Data provided section start

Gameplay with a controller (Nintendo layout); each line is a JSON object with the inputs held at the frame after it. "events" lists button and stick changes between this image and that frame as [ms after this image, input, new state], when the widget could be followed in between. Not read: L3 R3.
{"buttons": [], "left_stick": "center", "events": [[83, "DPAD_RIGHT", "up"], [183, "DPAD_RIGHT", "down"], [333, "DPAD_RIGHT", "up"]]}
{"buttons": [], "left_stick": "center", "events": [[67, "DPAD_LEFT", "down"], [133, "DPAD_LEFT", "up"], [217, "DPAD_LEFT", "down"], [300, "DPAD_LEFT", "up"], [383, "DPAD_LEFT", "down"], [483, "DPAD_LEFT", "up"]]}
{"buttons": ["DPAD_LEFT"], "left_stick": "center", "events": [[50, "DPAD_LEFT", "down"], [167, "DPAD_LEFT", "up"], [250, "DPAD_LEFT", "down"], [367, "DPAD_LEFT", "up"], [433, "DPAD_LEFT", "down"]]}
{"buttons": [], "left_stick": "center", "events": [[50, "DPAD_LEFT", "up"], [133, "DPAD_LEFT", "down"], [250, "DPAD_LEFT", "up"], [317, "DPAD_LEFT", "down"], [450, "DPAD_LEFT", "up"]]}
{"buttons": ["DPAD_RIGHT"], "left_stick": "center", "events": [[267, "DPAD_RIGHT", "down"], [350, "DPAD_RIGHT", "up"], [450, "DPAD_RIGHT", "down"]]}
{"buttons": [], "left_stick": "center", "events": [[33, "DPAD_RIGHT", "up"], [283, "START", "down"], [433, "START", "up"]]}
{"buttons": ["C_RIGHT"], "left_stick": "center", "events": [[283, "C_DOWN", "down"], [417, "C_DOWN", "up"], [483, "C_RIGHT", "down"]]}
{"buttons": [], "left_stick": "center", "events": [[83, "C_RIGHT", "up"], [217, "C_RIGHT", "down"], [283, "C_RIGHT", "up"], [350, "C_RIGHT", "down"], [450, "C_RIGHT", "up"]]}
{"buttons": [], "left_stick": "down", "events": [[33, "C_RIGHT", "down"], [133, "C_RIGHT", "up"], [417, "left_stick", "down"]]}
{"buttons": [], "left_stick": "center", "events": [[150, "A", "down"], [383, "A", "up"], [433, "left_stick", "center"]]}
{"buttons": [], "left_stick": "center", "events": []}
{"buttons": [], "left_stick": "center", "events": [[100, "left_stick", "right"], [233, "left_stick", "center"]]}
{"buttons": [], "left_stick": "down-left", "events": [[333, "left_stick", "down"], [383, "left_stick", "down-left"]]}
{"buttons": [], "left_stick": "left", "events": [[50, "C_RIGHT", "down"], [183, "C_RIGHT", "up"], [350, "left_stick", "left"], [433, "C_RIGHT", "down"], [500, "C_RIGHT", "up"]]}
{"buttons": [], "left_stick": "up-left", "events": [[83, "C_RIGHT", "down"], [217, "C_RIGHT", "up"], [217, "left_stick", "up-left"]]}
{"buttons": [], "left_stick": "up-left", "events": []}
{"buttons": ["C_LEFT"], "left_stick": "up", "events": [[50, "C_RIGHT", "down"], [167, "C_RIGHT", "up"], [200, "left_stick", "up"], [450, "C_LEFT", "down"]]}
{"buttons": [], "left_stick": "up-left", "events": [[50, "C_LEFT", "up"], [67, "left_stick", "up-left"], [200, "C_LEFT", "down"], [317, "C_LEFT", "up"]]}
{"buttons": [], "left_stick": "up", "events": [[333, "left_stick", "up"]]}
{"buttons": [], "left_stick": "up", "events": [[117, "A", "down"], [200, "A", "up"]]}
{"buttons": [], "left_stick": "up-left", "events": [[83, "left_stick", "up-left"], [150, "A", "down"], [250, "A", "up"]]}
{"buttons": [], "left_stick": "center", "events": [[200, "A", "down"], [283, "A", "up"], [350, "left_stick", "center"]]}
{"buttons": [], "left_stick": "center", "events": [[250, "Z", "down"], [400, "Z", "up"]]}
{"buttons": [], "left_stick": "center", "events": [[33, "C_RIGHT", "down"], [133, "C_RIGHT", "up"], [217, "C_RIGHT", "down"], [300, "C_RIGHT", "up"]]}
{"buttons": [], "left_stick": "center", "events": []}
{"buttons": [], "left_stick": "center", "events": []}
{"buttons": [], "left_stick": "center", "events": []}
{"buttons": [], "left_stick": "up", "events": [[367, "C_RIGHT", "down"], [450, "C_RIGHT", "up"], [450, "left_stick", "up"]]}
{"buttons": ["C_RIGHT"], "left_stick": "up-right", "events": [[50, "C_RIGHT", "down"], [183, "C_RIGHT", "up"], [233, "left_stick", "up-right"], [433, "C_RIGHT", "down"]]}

Data provided section end

Task details
The full material has to be written out again exactly as shown.

Solution for this task
Gameplay with a controller (Nintendo layout); each line is a JSON object with the inputs held at the frame after it. "events" lists button and stick changes between this image and that frame as [ms after this image, input, new state], when the widget could be followed in between. Not read: L3 R3.
{"buttons": [], "left_stick": "center", "events": [[83, "DPAD_RIGHT", "up"], [183, "DPAD_RIGHT", "down"], [333, "DPAD_RIGHT", "up"]]}
{"buttons": [], "left_stick": "center", "events": [[67, "DPAD_LEFT", "down"], [133, "DPAD_LEFT", "up"], [217, "DPAD_LEFT", "down"], [300, "DPAD_LEFT", "up"], [383, "DPAD_LEFT", "down"], [483, "DPAD_LEFT", "up"]]}
{"buttons": ["DPAD_LEFT"], "left_stick": "center", "events": [[50, "DPAD_LEFT", "down"], [167, "DPAD_LEFT", "up"], [250, "DPAD_LEFT", "down"], [367, "DPAD_LEFT", "up"], [433, "DPAD_LEFT", "down"]]}
{"buttons": [], "left_stick": "center", "events": [[50, "DPAD_LEFT", "up"], [133, "DPAD_LEFT", "down"], [250, "DPAD_LEFT", "up"], [317, "DPAD_LEFT", "down"], [450, "DPAD_LEFT", "up"]]}
{"buttons": ["DPAD_RIGHT"], "left_stick": "center", "events": [[267, "DPAD_RIGHT", "down"], [350, "DPAD_RIGHT", "up"], [450, "DPAD_RIGHT", "down"]]}
{"buttons": [], "left_stick": "center", "events": [[33, "DPAD_RIGHT", "up"], [283, "START", "down"], [433, "START", "up"]]}
{"buttons": ["C_RIGHT"], "left_stick": "center", "events": [[283, "C_DOWN", "down"], [417, "C_DOWN", "up"], [483, "C_RIGHT", "down"]]}
{"buttons": [], "left_stick": "center", "events": [[83, "C_RIGHT", "up"], [217, "C_RIGHT", "down"], [283, "C_RIGHT", "up"], [350, "C_RIGHT", "down"], [450, "C_RIGHT", "up"]]}
{"buttons": [], "left_stick": "down", "events": [[33, "C_RIGHT", "down"], [133, "C_RIGHT", "up"], [417, "left_stick", "down"]]}
{"buttons": [], "left_stick": "center", "events": [[150, "A", "down"], [383, "A", "up"], [433, "left_stick", "center"]]}
{"buttons": [], "left_stick": "center", "events": []}
{"buttons": [], "left_stick": "center", "events": [[100, "left_stick", "right"], [233, "left_stick", "center"]]}
{"buttons": [], "left_stick": "down-left", "events": [[333, "left_stick", "down"], [383, "left_stick", "down-left"]]}
{"buttons": [], "left_stick": "left", "events": [[50, "C_RIGHT", "down"], [183, "C_RIGHT", "up"], [350, "left_stick", "left"], [433, "C_RIGHT", "down"], [500, "C_RIGHT", "up"]]}
{"buttons": [], "left_stick": "up-left", "events": [[83, "C_RIGHT", "down"], [217, "C_RIGHT", "up"], [217, "left_stick", "up-left"]]}
{"buttons": [], "left_stick": "up-left", "events": []}
{"buttons": ["C_LEFT"], "left_stick": "up", "events": [[50, "C_RIGHT", "down"], [167, "C_RIGHT", "up"], [200, "left_stick", "up"], [450, "C_LEFT", "down"]]}
{"buttons": [], "left_stick": "up-left", "events": [[50, "C_LEFT", "up"], [67, "left_stick", "up-left"], [200, "C_LEFT", "down"], [317, "C_LEFT", "up"]]}
{"buttons": [], "left_stick": "up", "events": [[333, "left_stick", "up"]]}
{"buttons": [], "left_stick": "up", "events": [[117, "A", "down"], [200, "A", "up"]]}
{"buttons": [], "left_stick": "up-left", "events": [[83, "left_stick", "up-left"], [150, "A", "down"], [250, "A", "up"]]}
{"buttons": [], "left_stick": "center", "events": [[200, "A", "down"], [283, "A", "up"], [350, "left_stick", "center"]]}
{"buttons": [], "left_stick": "center", "events": [[250, "Z", "down"], [400, "Z", "up"]]}
{"buttons": [], "left_stick": "center", "events": [[33, "C_RIGHT", "down"], [133, "C_RIGHT", "up"], [217, "C_RIGHT", "down"], [300, "C_RIGHT", "up"]]}
{"buttons": [], "left_stick": "center", "events": []}
{"buttons": [], "left_stick": "center", "events": []}
{"buttons": [], "left_stick": "center", "events": []}
{"buttons": [], "left_stick": "up", "events": [[367, "C_RIGHT", "down"], [450, "C_RIGHT", "up"], [450, "left_stick", "up"]]}
{"buttons": ["C_RIGHT"], "left_stick": "up-right", "events": [[50, "C_RIGHT", "down"], [183, "C_RIGHT", "up"], [233, "left_stick", "up-right"], [433, "C_RIGHT", "down"]]}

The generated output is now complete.